Arun Venugopal is a reporter and the creator of Micropolis, WNYC’s multi-platform series examining race, sexuality, religion, street life and other issues that define New York City. He has been with the station since 2005, and has covered a wide range of stories, including the death of Sean Bell, the controversy over the Park 51 mosque and community center and Occupy Wall Street .
City Plans to Challenge Census Estimate
Sunday, March 27, 2011 - 07:41 PM
The Bloomberg administration announced plans to officially challenge the U.S. Census Bureau's population count for New York City. The challenge comes in response to the bureau's tally of 8.175 million people within the five boroughs — a headcount about 250,000 below what local officials believe to be accurate.
The announcement was made by Mayor Michael Bloomberg in Jackson Heights, Queens, where he joined with an array of local, state and federal elected officials.

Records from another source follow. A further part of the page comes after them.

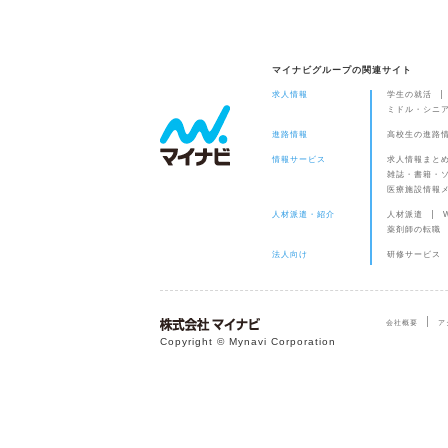
マイナビグループの関連サイト
求人情報
学生の就活
ミドル・シニ
進路情報
高校生の進路
情報サービス
求人情報まと
雑誌・書籍・
医療施設情報
人材派遣・紹介
人材派遣
薬剤師の転職
法人向け
研修サービス
会社概要
ア
Copyright © Mynavi Corporation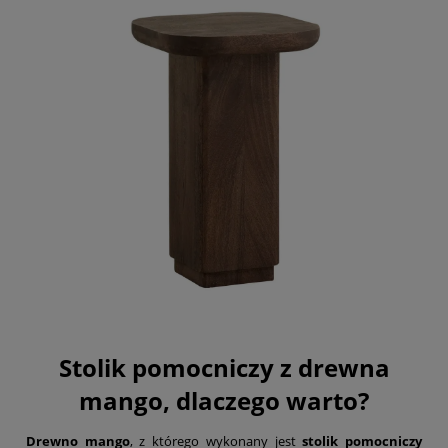
Stolik pomocniczy z drewna
mango, dlaczego warto?
Drewno mango
, z którego wykonany jest
stolik pomocniczy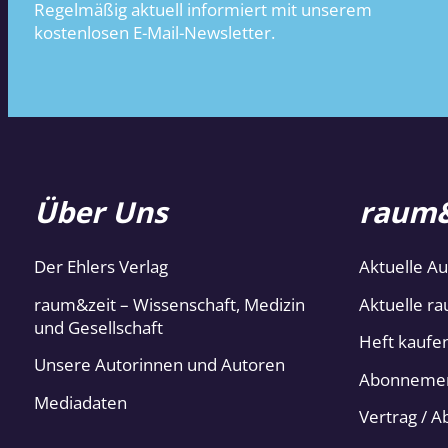
Regelmäßig aktuell informiert mit unserem
kostenlosen E-Mail-Newsletter.
Über Uns
raum&
Der Ehlers Verlag
Aktuelle A
raum&zeit – Wissenschaft, Medizin
Aktuelle ra
und Gesellschaft
Heft kaufe
Unsere Autorinnen und Autoren
Abonneme
Mediadaten
Vertrag / 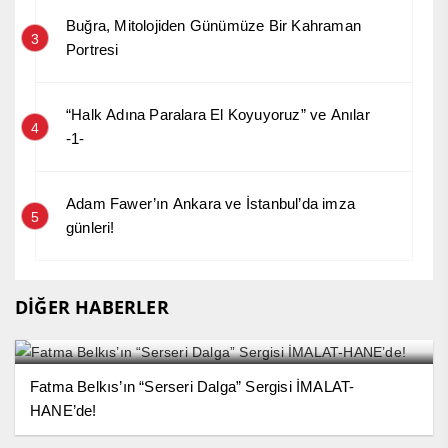
Buğra, Mitolojiden Günümüze Bir Kahraman
3
Portresi
“Halk Adına Paralara El Koyuyoruz” ve Anılar
4
-1-
Adam Fawer’ın Ankara ve İstanbul’da imza
5
günleri!
DİĞER HABERLER
Fatma Belkıs’ın “Serseri Dalga” Sergisi İMALAT-
HANE’de!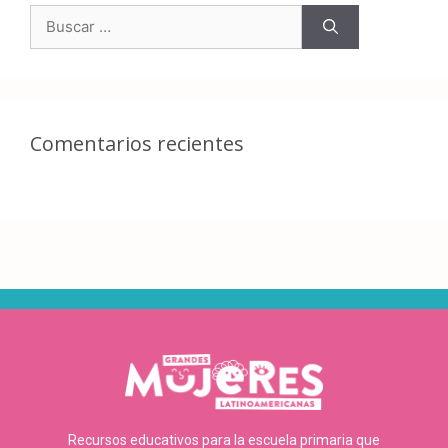
Comentarios recientes
Recursos educativos para la escuela primaria que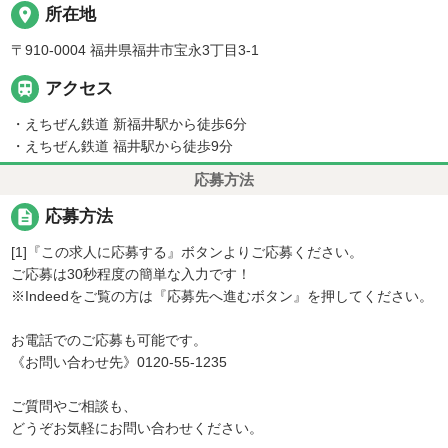
place
所在地
〒910-0004 福井県福井市宝永3丁目3-1

アクセス
・えちぜん鉄道 新福井駅から徒歩6分
・えちぜん鉄道 福井駅から徒歩9分
応募方法
description
応募方法
[1]『この求人に応募する』ボタンよりご応募ください。
ご応募は30秒程度の簡単な入力です！
※Indeedをご覧の方は『応募先へ進むボタン』を押してください。
お電話でのご応募も可能です。
《お問い合わせ先》0120-55-1235
ご質問やご相談も、
どうぞお気軽にお問い合わせください。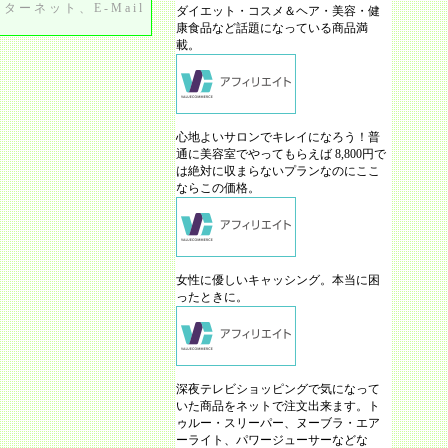
ーネット、E-Mail
ダイエット・コスメ＆ヘア・美容・健
康食品など話題になっている商品満
載。
心地よいサロンでキレイになろう！普
通に美容室でやってもらえば 8,800円で
は絶対に収まらないプランなのにここ
ならこの価格。
女性に優しいキャッシング。本当に困
ったときに。
深夜テレビショッピングで気になって
いた商品をネットで注文出来ます。ト
ゥルー・スリーパー、ヌーブラ・エア
ーライト、パワージューサーなどな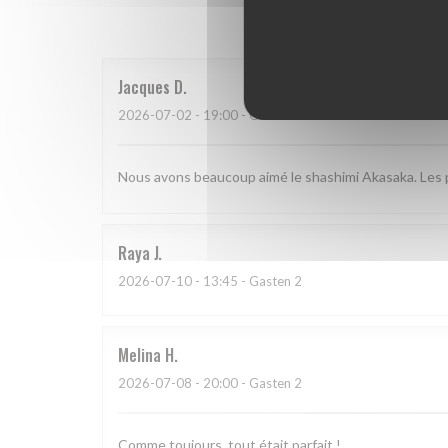
Onze g
Jacques
D
2026-07-02
- 19:00 - Gasten 2
Nous avons beaucoup aimé le shashimi Akasaka. Les po
Raya
J
2026-07-10
- 13:45 - Gasten 2
Melina
H
2026-07-08
- 20:00 - Gasten 2
Comme toujours, tout était parfait !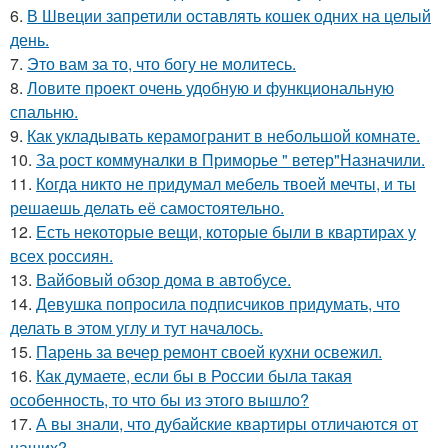
6.
В Швеции запретили оставлять кошек одних на целый
день.
7.
Это вам за то, что богу не молитесь.
8.
Ловите проект очень удобную и функциональную
спальню.
9.
Как укладывать керамогранит в небольшой комнате.
10.
За рост коммуналки в Приморье " ветер"Назначили.
11.
Когда никто не придумал мебель твоей мечты, и ты
решаешь делать её самостоятельно.
12.
Есть некоторые вещи, которые были в квартирах у
всех россиян.
13.
Вайбовый обзор дома в автобусе.
14.
Девушка попросила подписчиков придумать, что
делать в этом углу и тут началось.
15.
Парень за вечер ремонт своей кухни освежил.
16.
Как думаете, если бы в России была такая
особенность, то что бы из этого вышло?
17.
А вы знали, что дубайские квартиры отличаются от
наших?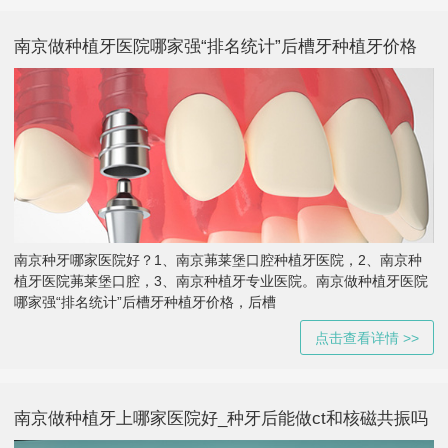
南京做种植牙医院哪家强“排名统计”后槽牙种植牙价格
南京种牙哪家医院好？1、南京茀莱堡口腔种植牙医院，2、南京种
植牙医院茀莱堡口腔，3、南京种植牙专业医院。南京做种植牙医院
哪家强“排名统计”后槽牙种植牙价格，后槽
点击查看详情 >>
南京做种植牙上哪家医院好_种牙后能做ct和核磁共振吗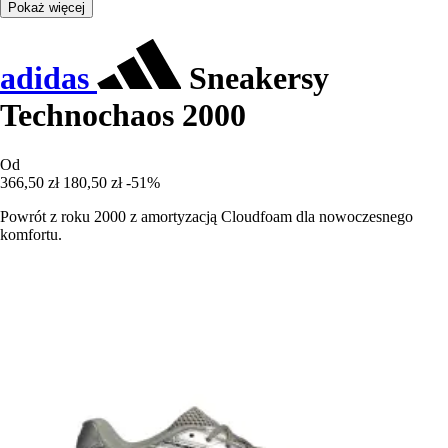
Pokaż więcej
adidas
Sneakersy
Technochaos 2000
Od
366,50 zł
180,50 zł
-51%
Powrót z roku 2000 z amortyzacją Cloudfoam dla nowoczesnego
komfortu.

Many of them echoed a common complaint: that census workers had likely failed to gain access to thousands of housing units, namely in immigrant enclaves in Brooklyn and Queens, and had subsequently written off those homes as vacant when they were in fact occupied.
The city's challenge will be made under what's known as the Count Question Resolution process, which will be open for submissions as early as June 1, for a two-year period.
Bloomberg said he hoped the city's submission would prompt the Bureau to "take another look at the data from Brooklyn and Queens, and check to see if errors were made in compiling the final results."
Census officials were not available to comment Sunday on the merits of a challenge, but late last week Census Director Robert Groves acknowledged the frustrations of city leaders dealing with what they considered undercounts, and said census workers would eventually evaluate the merit of various claims.
Among the officials who gathered with Bloomberg to protest the figure were Senator Charles Schumer and representatives Nydia Velasquez and Anthony Weiner. Some officials have noted that other census estimates in recent years have been far larger than the one in question.
"For every hundred people that they don’t count," said Velasquez, "New York City stands to lose $1.2 million" in federal funding over the next 10 years.
The city's chief demographer, Joseph Salvo, said he and other officials are increasingly convinced that an "operational breakdown" on the part of census workers last year had contributed to an undercount.
"We suspect maybe in some of these areas, there were operational problems, that maybe they didn't go back as much as they had to go back, or maybe they didn’t talk to the neighbors enough," he said.
Salvo noted that the census listed "block after block" of vacant housing units.
"So we are currently evaluating this, but we are certain from our own administrative data, that this was not the case, at all," he said. "When you have a vacancy level of 20, 30 percent, you start to see deterioration. Boarded up houses. There is no such thing."